La diosa sacudió un esbelto dedo blanco, con una uña dorada y afilada. El animal balbució en su avance y, cubierto de heridas sangrantes, el mastín pareció recuperar fuerzas. Para sorpresa de la jaleante multitud, los perros volvieron a enzarzarse, mordiéndose ferozmente. El mastín apresó la garganta del rival con sus colmillos. Apretaba con fuerza y masas de músculos le brotaban por la comisura de su boca. Levantó a su contrario por las patas anteriores y sacudió al animal del mismo modo que hubiera podido con una rata. El sabueso estaba destrozado y parecía incapaz de escapar. De su cuello brotaba sangre allí donde su contrario le mordía y sus cuartos traseros chorreaban orina. Los espectadores situados más al fondo levantaron el cuello para tratar de ver mejor, y la disputa menguó hasta que el sabueso colgó inerte. solo entonces el perro victorioso dejó caer su cadáver, mostrando la garganta viscosa y destrozada.
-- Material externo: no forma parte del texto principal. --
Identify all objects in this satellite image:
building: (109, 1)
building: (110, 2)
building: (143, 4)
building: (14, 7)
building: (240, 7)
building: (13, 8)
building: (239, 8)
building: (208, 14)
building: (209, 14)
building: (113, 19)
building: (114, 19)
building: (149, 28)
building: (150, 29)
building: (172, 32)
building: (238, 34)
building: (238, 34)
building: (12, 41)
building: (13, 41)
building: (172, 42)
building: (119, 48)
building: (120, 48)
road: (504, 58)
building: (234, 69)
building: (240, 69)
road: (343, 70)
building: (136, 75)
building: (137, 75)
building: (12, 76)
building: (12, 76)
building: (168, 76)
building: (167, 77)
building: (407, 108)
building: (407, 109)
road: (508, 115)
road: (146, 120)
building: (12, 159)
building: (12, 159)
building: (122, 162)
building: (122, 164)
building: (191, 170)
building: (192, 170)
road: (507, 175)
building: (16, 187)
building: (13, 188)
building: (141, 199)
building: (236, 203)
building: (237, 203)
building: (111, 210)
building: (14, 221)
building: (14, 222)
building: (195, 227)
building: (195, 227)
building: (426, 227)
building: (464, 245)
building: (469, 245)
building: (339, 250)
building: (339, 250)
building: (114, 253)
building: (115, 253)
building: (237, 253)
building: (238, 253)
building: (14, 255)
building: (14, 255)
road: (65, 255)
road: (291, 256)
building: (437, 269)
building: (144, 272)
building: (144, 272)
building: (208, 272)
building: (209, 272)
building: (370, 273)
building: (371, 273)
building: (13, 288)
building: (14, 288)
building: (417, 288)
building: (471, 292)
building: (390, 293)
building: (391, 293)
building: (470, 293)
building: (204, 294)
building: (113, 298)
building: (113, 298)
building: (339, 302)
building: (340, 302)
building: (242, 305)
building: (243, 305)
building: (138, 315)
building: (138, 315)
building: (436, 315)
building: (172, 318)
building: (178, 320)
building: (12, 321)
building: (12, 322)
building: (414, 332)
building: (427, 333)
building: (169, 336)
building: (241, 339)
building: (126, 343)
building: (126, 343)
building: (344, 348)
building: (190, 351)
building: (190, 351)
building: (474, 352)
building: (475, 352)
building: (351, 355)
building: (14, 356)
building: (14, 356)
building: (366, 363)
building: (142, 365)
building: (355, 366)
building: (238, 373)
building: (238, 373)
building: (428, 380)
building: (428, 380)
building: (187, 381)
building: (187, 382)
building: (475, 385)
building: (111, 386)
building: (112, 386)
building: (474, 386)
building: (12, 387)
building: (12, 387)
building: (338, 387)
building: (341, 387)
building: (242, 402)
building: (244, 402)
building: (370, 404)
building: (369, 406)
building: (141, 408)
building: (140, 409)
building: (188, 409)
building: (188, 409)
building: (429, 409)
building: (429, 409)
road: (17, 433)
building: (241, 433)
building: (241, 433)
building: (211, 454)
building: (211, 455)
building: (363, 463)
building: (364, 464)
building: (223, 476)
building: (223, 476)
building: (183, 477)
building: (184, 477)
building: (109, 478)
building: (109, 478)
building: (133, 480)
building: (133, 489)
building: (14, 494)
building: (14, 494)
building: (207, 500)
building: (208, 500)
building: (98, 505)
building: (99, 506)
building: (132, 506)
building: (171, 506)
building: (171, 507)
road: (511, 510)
Vladawen sabía que era estúpido preguntarle nada a Belsamez, solo sería una oportunidad más para que lo engañara o manipulara, pero la curiosidad lo venció.
—Pensé que tu favorito era el sabueso.
—A veces estoy a favor de todos. No importa quién se haga con la victoria, siempre gano.
El entrenador del mastín se arrodilló a su lado, acariciando su cabeza y elogiándolo. El perro lo contempló durante un instante, se estremeció y cayó al suelo, tan muerto como la bestia con la que había acabado poco antes.
—Podría afirmarse —dijo Vladawen— que cuando te interesas por algo, las cosas suelen acabar de este modo. Con todos los jugadores muertos y solo tú para sonreír sobre los cadáveres.
—Nunca sonrío —dijo Belsamez—. Es indecoroso. Igual quieres echar un vistazo. Nindom ha iniciado su última aventura.
El elfo volvió la cabeza y alcanzó a ver a unos soldados con símbolos rojizos bajando a toda prisa por una calle. Volvió a mirar atrás. La Asesina había desaparecido dejando tras de sí únicamente un diminuto diamante que debía haber caído de su falda y ahora brillaba en el suelo. Entonces la muchedumbre llenó el vacío que ella había dejado y, a pisotones, enterró la joya en el barro.